Prime Minister Rishi Sunak is promising that ‘maxing out’ on ‘homegrown’ North Sea oil and gas will lower energy bills, improve energy security and cut imports.

He is right that the UK now imports most of the oil and gas it needs, and this is pushing up energy bills. Over £2 billion leaves our economy every week to buy fossil fuels from other countries. Even just halving our imports of fossil fuels would boost the economy. But the nature of the oil and gas industry means that using ‘homegrown’ supplies is not straightforward.

The best quality oil has already been extracted from the North Sea basin and what is left is low-quality, heavy crude oil. British oil refineries cannot handle heavy North Sea crude as they were built to process lighter oil from Libya, which used to be our main supplier. The North Sea crude is piped ashore and much of it is then shipped by tanker to refineries in the Netherlands, in Europe and even Asia.
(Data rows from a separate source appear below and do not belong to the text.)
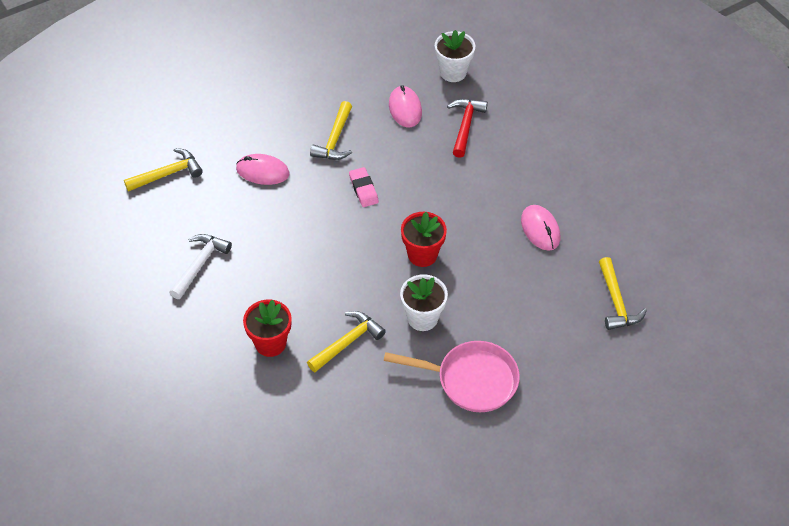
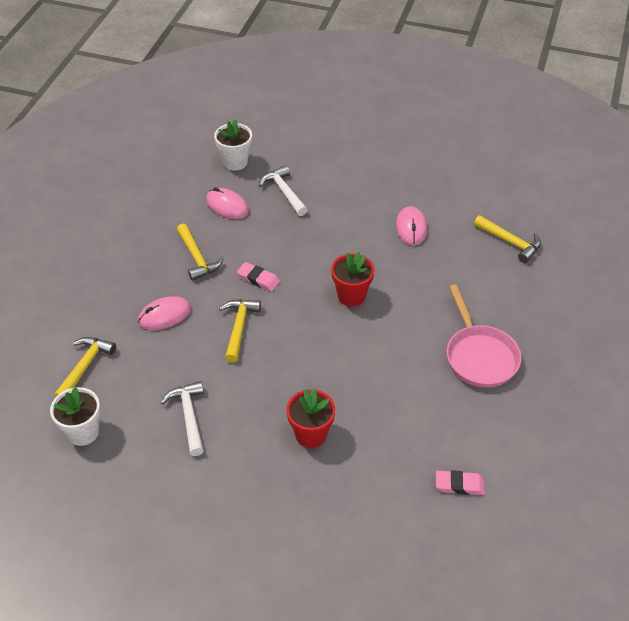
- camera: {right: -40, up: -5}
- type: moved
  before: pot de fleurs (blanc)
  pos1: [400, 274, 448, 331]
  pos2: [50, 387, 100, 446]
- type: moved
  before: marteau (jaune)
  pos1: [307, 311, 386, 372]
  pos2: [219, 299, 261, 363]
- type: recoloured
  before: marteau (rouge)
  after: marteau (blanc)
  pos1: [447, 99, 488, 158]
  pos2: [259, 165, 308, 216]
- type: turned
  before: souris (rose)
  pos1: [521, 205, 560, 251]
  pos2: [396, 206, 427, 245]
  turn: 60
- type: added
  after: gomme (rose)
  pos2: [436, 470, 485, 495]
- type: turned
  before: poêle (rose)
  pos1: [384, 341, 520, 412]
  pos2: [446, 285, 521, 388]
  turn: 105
A Parliamentary Briefing on Energy Security from 2022 advises that refinery capacity in the UK has fallen by around 30% since 2010, and we do not have the capacity to refine and manufacture the oil products we use, so the UK buys back refined oil at international market prices. The report explains that North Sea oil and gas production is much too small to influence market prices, so any new production will not cut energy bills.

Conservative MP, Alok Sharma also rejected Government claims that North Sea oil and gas contribute to energy security, saying, “The reality is, the oil and gas extracted from the North Sea is owned by private companies – the government doesn’t get to control who they sell to. And the price of oil and gas is set internationally so it won’t actually lower domestic energy bills either.”
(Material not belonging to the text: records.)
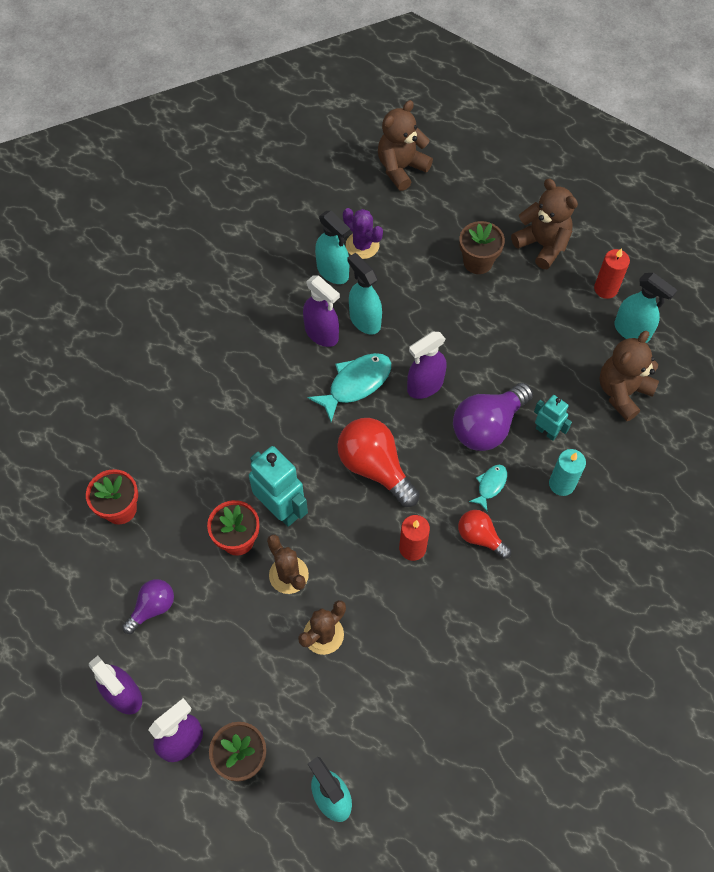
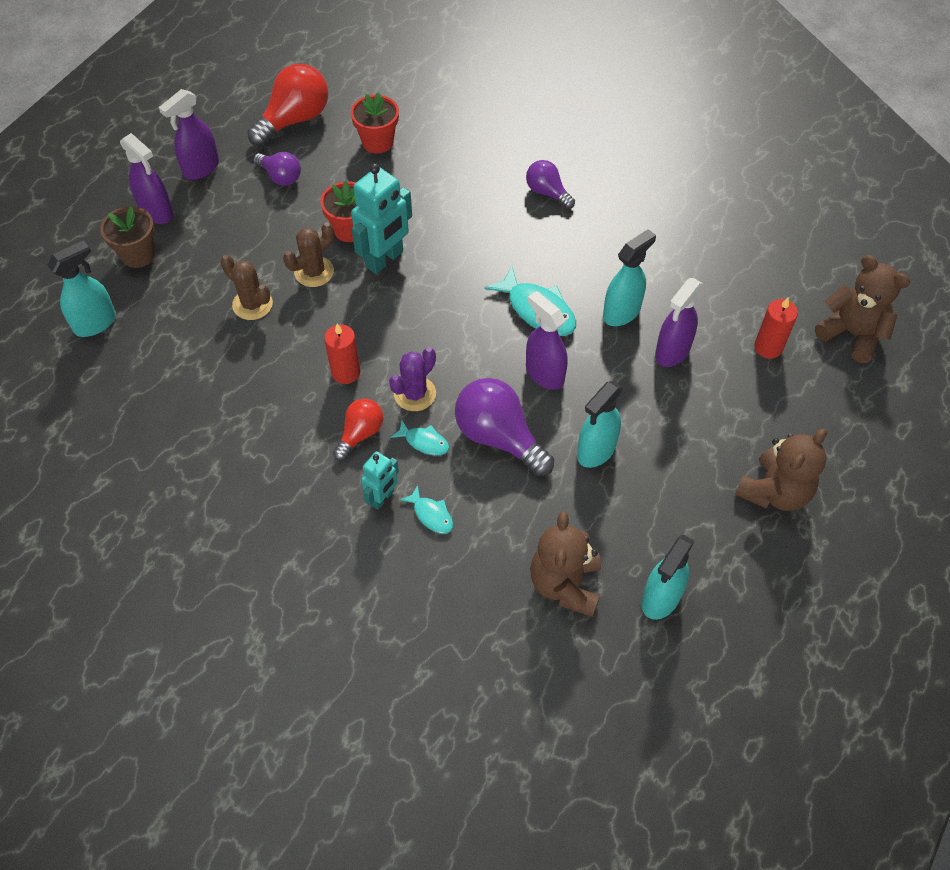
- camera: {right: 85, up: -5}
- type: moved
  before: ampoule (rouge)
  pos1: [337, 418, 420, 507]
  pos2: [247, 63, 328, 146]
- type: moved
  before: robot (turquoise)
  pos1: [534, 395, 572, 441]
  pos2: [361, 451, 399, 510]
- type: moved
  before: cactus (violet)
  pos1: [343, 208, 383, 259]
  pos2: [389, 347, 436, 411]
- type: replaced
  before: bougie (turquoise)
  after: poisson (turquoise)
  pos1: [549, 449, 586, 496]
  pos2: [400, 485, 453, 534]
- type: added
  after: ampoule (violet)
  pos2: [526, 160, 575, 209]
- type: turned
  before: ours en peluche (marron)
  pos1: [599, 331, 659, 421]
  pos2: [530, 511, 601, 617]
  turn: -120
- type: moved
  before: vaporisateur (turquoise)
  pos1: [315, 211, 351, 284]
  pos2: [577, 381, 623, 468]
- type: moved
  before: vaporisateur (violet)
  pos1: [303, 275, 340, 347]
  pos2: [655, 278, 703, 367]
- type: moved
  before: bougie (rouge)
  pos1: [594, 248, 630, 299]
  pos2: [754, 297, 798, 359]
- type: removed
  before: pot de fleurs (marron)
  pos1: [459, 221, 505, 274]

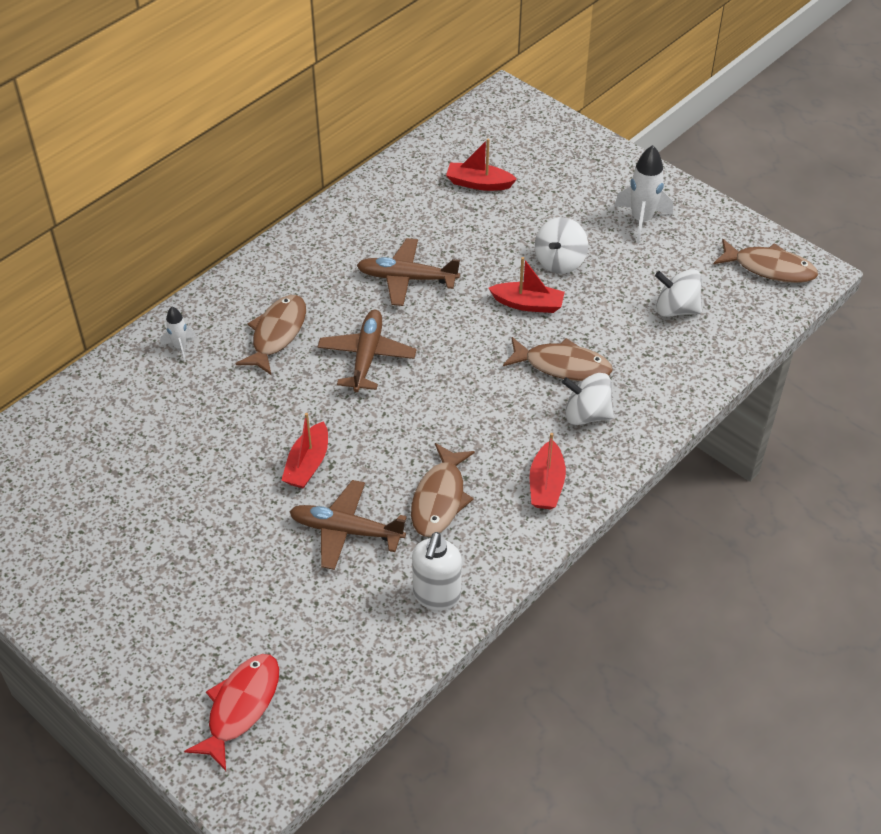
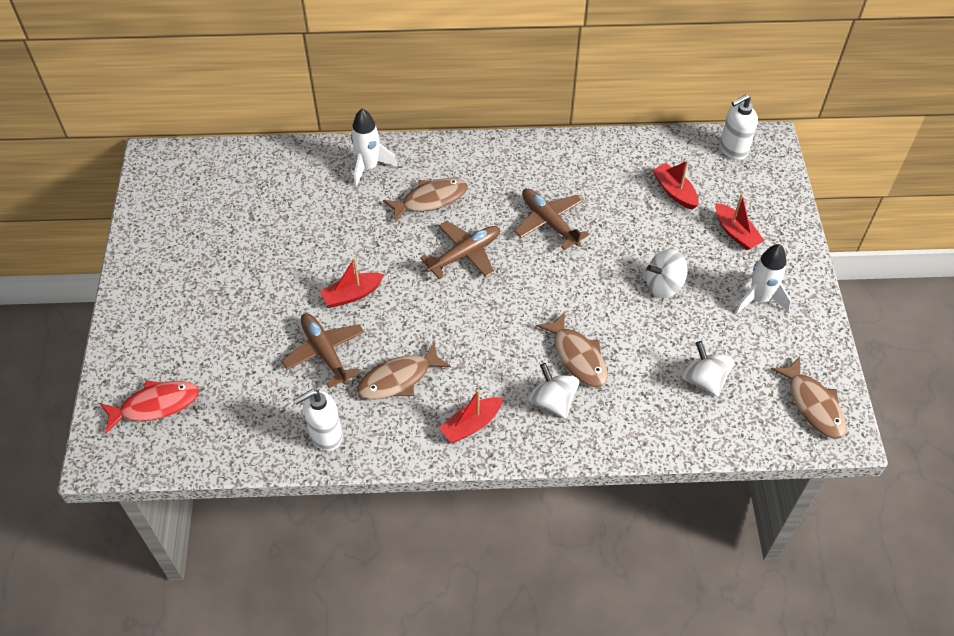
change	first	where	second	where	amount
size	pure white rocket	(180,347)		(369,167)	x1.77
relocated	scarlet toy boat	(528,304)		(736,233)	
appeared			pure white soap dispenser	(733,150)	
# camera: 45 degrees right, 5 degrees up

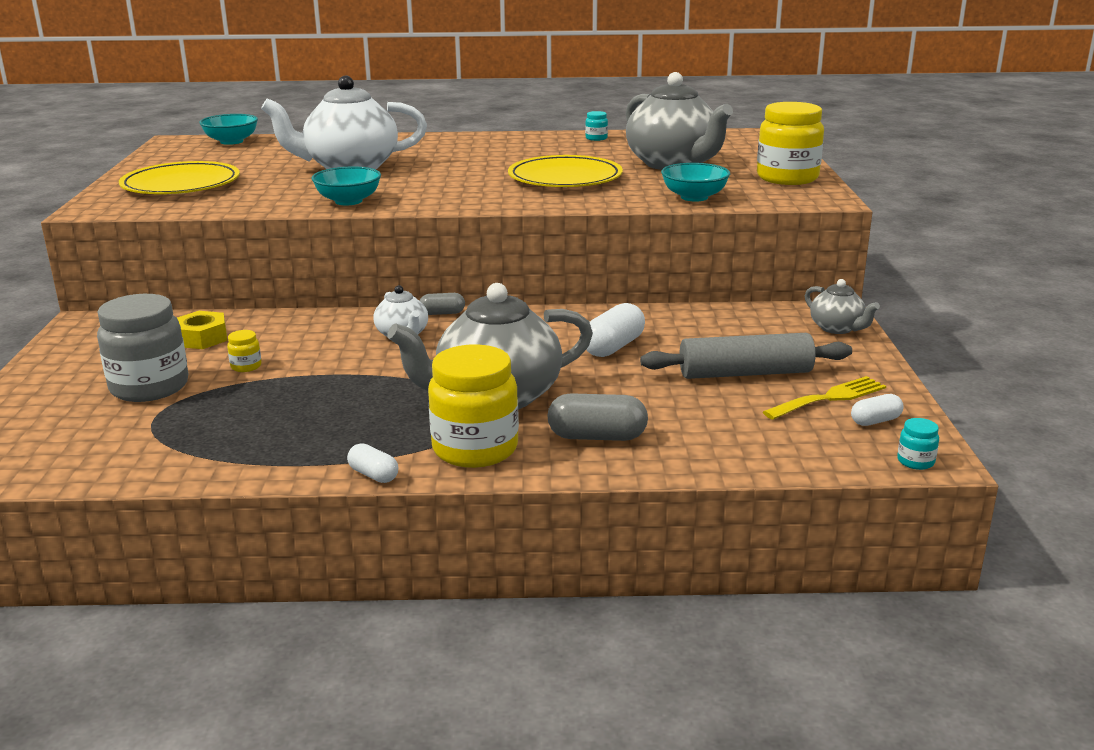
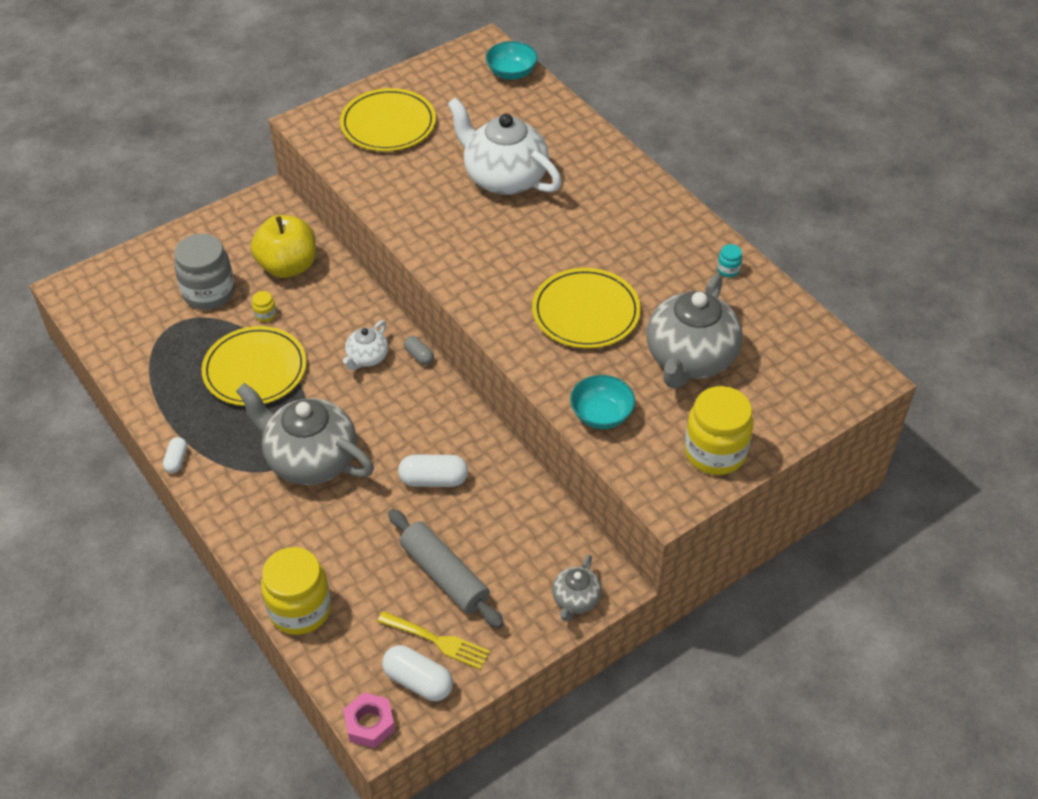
change	first	where	second	where	amount
exchanged	golden hexagon nut	(202,338)	golden apple fruit	(288,266)	
missing	turquoise deep dish	(348,201)			
relocated	golden jar	(475,449)		(300,609)	
missing	ash-grey capsule	(597,437)			
size	pure white capsule	(875,421)		(418,681)	x1.71
exchanged	turquoise jar	(915,461)	rose-pink hexagon nut	(369,724)	
appeared			golden plate	(255,370)	
# camera: 55 degrees right, 25 degrees up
According to the oil and gas trade body, Offshore Energies UK, around 80% of North Sea oil production is sold onto world markets and 60% of gas into European markets. The Netherlands and China are the biggest purchasers of UK crude oil.

The North Sea basin is now in severe decline and the quantities of oil and gas produced are diminishing year on year. Offshore Energies UK reports that out of the 284 oil and gas fields currently active in the North Sea, around 180 will have ceased production by 2030 due to natural decline. And opening new fields would supply the equivalent of at most five years of UK oil demand, and one year’s worth of gas.

It is short-sighted to rely on North Sea oil and gas for our future energy security. The faster we can reduce our consumption of oil and gas, the better for our economy. And the way to improve the UK’s energy security and cut bills is to make better use of our abundant and homegrown renewables.